La casa era pequeña, con solo un salón- comedor, cocina americana, una habitación al fondo, y un baño, y se notaba por los pocos muebles que tenía y el desorden que había, que allí solo vivía él.
— Perdona el desorden, pero está mañana no he tenido tiempo de recoger.
— No pasa nada — traté de disculparlo.
Me llevó hasta la habitación, donde había una cama de matrimonio. Nos lanzamos a besarnos con pasión,desnudándonos mutuamente con urgencia. Una vez desnudos, Paride me tumbó en la cama, sujetó mis brazos por encima de mi cabeza y, con su cinturón, me ató a los barrotes.
— ¿Qué haces? — le pregunté, sorprendida.
— Atarte. A mí me gusta así, te ves preciosa atada e inmovilizada. Dándome a mi todo el poder.
Un jadeo escapó de mis labios, presa de una excitación desconocida.
Volvió a besarme y yo gemí sobre sus labios al sentir su cuerpo sobre mí. Se incorporó para admirar mi cuerpo, y yo pude admirar su musculatura, sus brazos torneados y, sobre todo, su erección imponente y palpitante. Era evidente que estaba excitado.

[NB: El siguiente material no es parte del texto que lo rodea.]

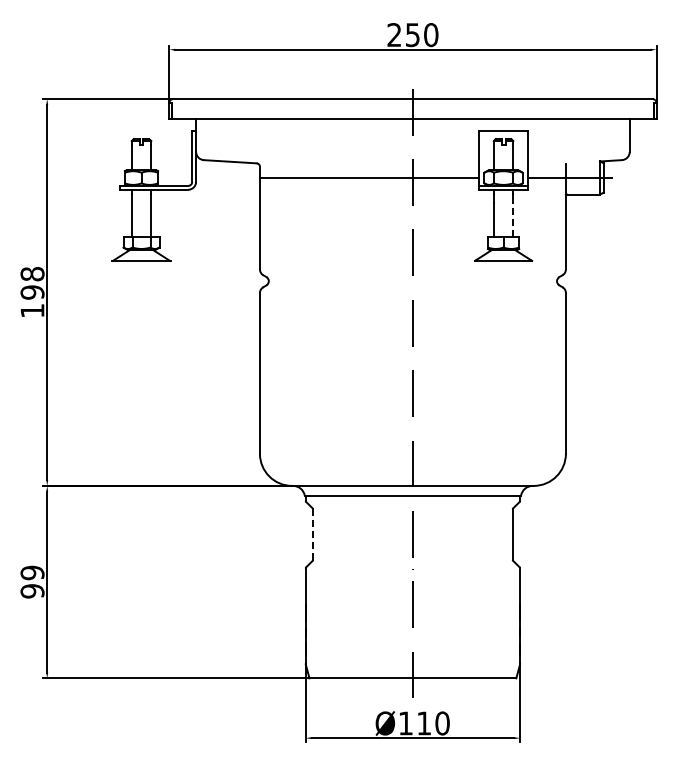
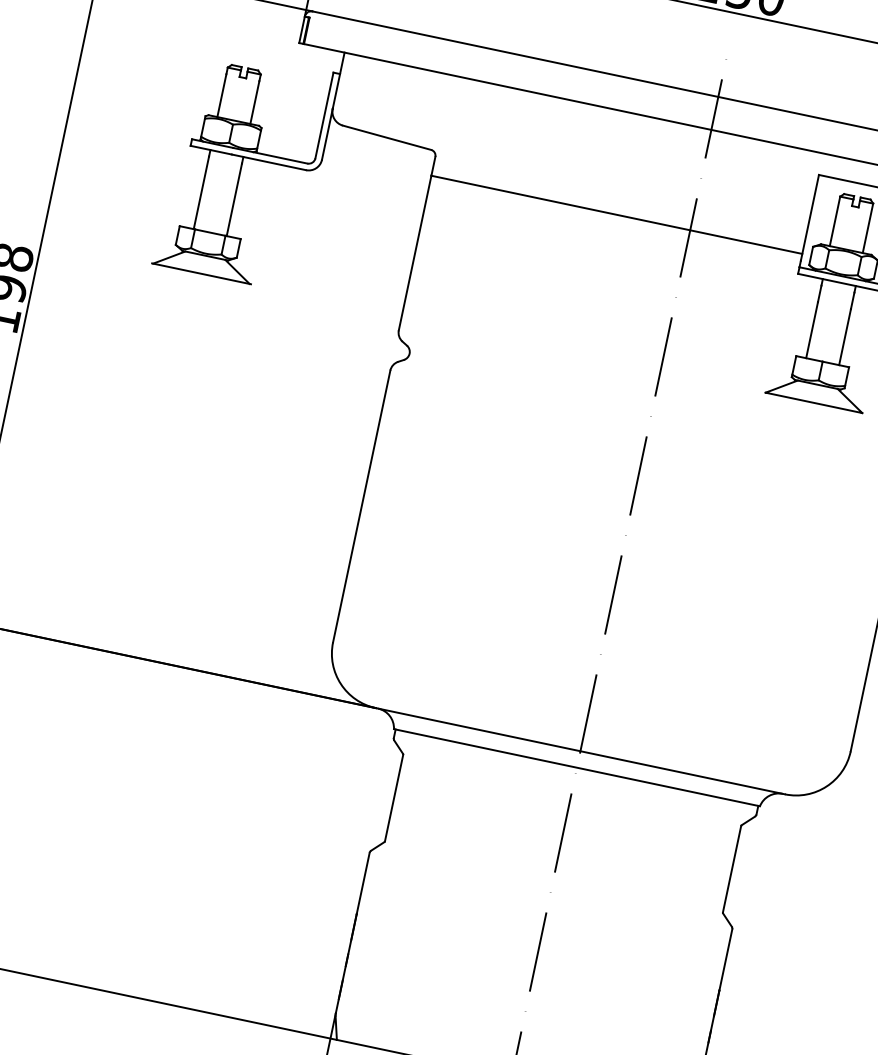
line: (513, 219) -> (845, 336), dashed -> solid
line: (313, 534) -> (394, 797), dashed -> solid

Cogió un condón del cajón superior de la mesita de noche y se lo puso con cuidado. Me besó colocándose sobre mí. Acarició mis pechos con deseo y tomó mis pezones entre sus dedos, tirando de ellos con suavidad, y mordiéndolos a continuación con intensidad. Experimenté un placer desconocido. Yo también lo deseaba con todas mis fuerzas. El calor aumentaba en mi entrepierna y la humedad se intensificaba. Con una caricia segura, su mano se deslizó entre mis muslos, encontrando mi entrada. Un dedo penetró en mí, despertando una sensación indescriptible.
— ¡Oh, por favor, Paride! — supliqué, quería, necesitaba que me penetrara.
Pero él parecía tomárselo con calma. Siguió acariciando mi sexo, metiendo el dedo y añadiendo otro. Yo gemí excitada, mientras mi amante lamia mis pechos. Aquello estaba siendo una tortura, pero una tortura muy agradable.
— ¡Oh, joder, no puedo más! — exclamó Paride, colocándose entre mis piernas y dirigiendo su polla hacía mi agujero vaginal.
Sentí como me penetraba, lo hizo lentamente, muy lentamente, y cuando estuvo totalmente dentro de mí, se quedó inmóvil durante un rato que a mí se me hizo eterno.
— Tienes el coño más caliente que nunca he sentido — musitó en mi oído y entonces empezó a empujar, a moverse dentro y fuera, dentro y fuera. Primero lentamente y después aumentado el ritmo poco a poco.
Estuvo así durante al menos unos cuantos minutos, y cada vez que veía que estaba a punto de correrme se detenía, esperaba unos segundos, tal vez un minuto y después volvía a arremeter, a moverse dentro y fuera. Yo no podía más, necesitaba sentir por fín el ansiado orgasmo, por lo que le pedí:
— Por favor, deja que me corra.
— ¡Uhm debes pedírmelo bien! Mira debes decir: Por favor, Señor, ¿puedo correrme?
Gemí y supliqué como él me indicaba:
— Por favor, Señor, deja que me corra.
Besó mi cuello y siguió penetrándome, moviéndose de una manera veloz, rápida, hasta que finalmente alcancé el tan deseado orgasmo gimiendo placenteramente. También Paride se corrió sólo unos segundos después de que yo lo hiciera, abrazándome al derramarse en mí.
Cuando nuestros cuerpos se aquietaron por fin, me besó por toda la cara, suavemente. Me desató las manos, y en ese instante me di cuenta de que me sentía feliz por primera vez en mucho tiempo.
— Esto no tenía que haber pasado — musité, cuando salió de mí y se apartó acostándose junto a mí.